*The task*. Where the records hold the string "activity", show the whole line it sits on.

===== Data for this task

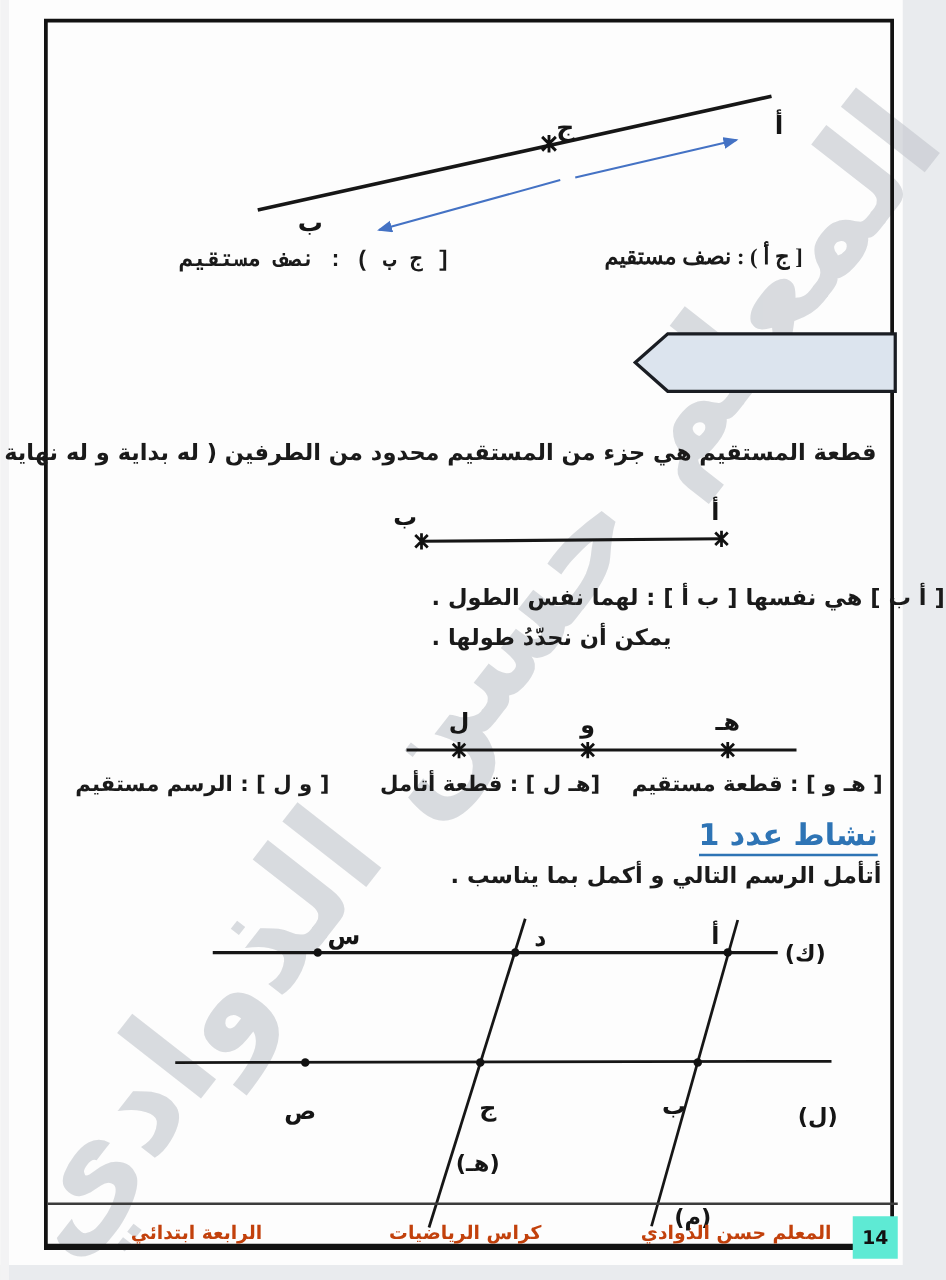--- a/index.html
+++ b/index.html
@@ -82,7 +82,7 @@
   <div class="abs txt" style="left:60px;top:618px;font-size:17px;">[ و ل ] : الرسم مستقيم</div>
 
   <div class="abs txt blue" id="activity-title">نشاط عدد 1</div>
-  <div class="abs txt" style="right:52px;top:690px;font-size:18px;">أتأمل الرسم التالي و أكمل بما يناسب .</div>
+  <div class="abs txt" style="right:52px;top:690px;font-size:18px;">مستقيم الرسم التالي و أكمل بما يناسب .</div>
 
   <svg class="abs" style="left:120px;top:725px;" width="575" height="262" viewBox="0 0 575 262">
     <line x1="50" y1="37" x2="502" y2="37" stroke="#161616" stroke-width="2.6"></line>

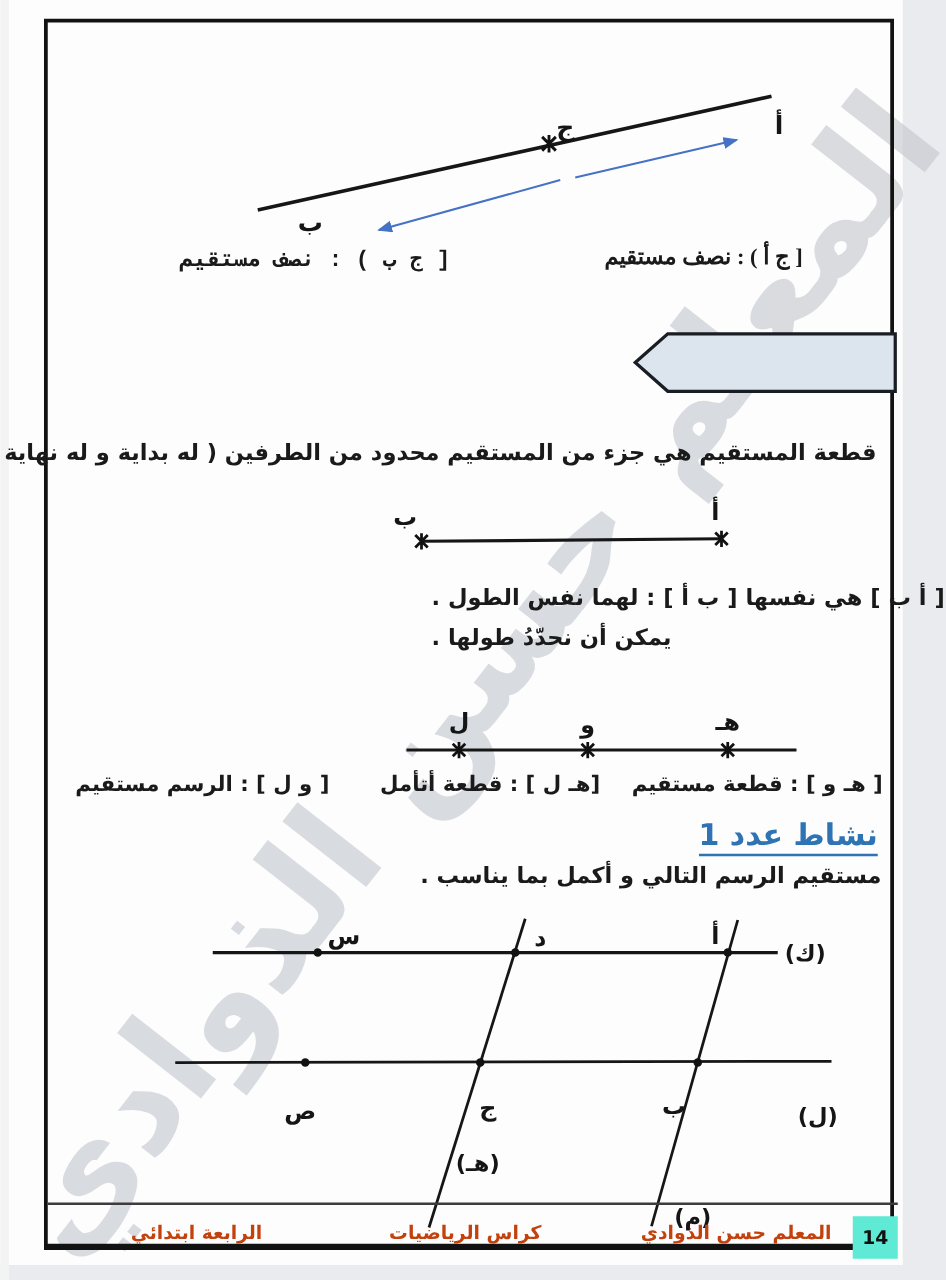--- a/index.html
+++ b/index.html
@@ -17,7 +17,7 @@
   #activity-title{right:55px;top:654px;font-size:24px;border-bottom:2px solid #2e74b5;padding-bottom:1px;}
   #footer-sep{left:38px;top:962px;width:680px;height:2px;background:#3c3c3c;}
   .footer-txt{top:977px;font-size:15px;font-weight:700;color:#c2410c;white-space:nowrap;text-align:center;width:150px;}
-  #page-box{left:682px;top:973px;width:36px;height:34px;background:#5eead4;color:#111;font-size:15px;font-weight:700;display:flex;align-items:center;justify-content:center;}
+  #page-box{left:682px;top:973px;width:36px;height:34px;background:#0369a1;color:#111;font-size:15px;font-weight:700;display:flex;align-items:center;justify-content:center;}
 </style>
 </head>
 <body>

==========

*Problem solution*.
   <div class="abs txt blue" id="activity-title">نشاط عدد 1</div>
   #activity-title{right:55px;top:654px;font-size:24px;border-bottom:2px solid #2e74b5;padding-bottom:1px;}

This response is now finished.